» **Excerpted passage**:
[Start of Attachment]

Shambhala’s culture of exploitation

Craig Mormon, who was part of Shambhala from 1995 to 2015, with much of that time well within the inner circles of the tradition, writes, “There is no way that I could possibly describe the entirety of Shambhala´s culture of exploitation and abuse in a short statement.”

Mormon was present for and witnessed certain parts of Mukpo’s alleged sexual assault of a woman in Chile while teaching there in 2002. That account is detailed in Andrea Winn’s Buddhist Project Sunshine (BPS) Report 3. Admitting that it was 15 years ago, Mormon recounts seeing the young woman go with Mukpo into a room and seeing a Shambhala student (now an Acharya or senior teacher) closing the door behind them. Later:

The woman came out of the room very upset. Somehow I wound up talking to her for a while on a balcony. She told me some of what had happened. I got the impression that Mr. Mukpo had forcefully tried to get her to have sex with him. I was not told that she had been locked-in, or that he had forced her to touch him. What she told me was bad enough, but she did not tell me that part.

[End of Attachment]

» **Source material**:
[Start of Attachment]

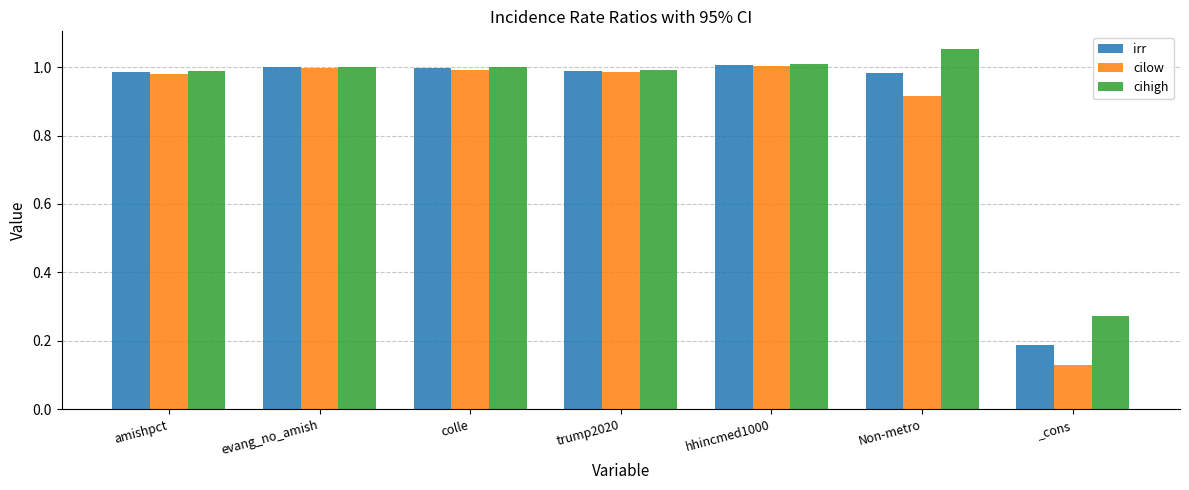

What is the sum of all irr values?

6.1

[End of Attachment]

» **Explore the material**:
**a.** Summarize the passage on Shambhala's culture of exploitation in two sentences.
**b.** In the Shambhala passage, who closed the door after the young woman went into the room with Mukpo?
**c.** Reproduce word for word the stretch of the Shambhala passage from "Mormon was present" through "me that part.".

» **Results in order**:
**a.** Craig Mormon, who was part of Shambhala from 1995 to 2015, says he cannot describe the whole of its culture of exploitation and abuse in a short statement. He recounts witnessing parts of Mukpo's alleged sexual assault of a woman in Chile in 2002: he saw her go into a room with Mukpo, later saw her come out very upset, and heard from her some of what had happened.

**b.** A Shambhala student who is now an Acharya, or senior teacher.

**c.**
Mormon was present for and witnessed certain parts of Mukpo’s alleged sexual assault of a woman in Chile while teaching there in 2002. That account is detailed in Andrea Winn’s Buddhist Project Sunshine (BPS) Report 3. Admitting that it was 15 years ago, Mormon recounts seeing the young woman go with Mukpo into a room and seeing a Shambhala student (now an Acharya or senior teacher) closing the door behind them. Later:

The woman came out of the room very upset. Somehow I wound up talking to her for a while on a balcony. She told me some of what had happened. I got the impression that Mr. Mukpo had forcefully tried to get her to have sex with him. I was not told that she had been locked-in, or that he had forced her to touch him. What she told me was bad enough, but she did not tell me that part.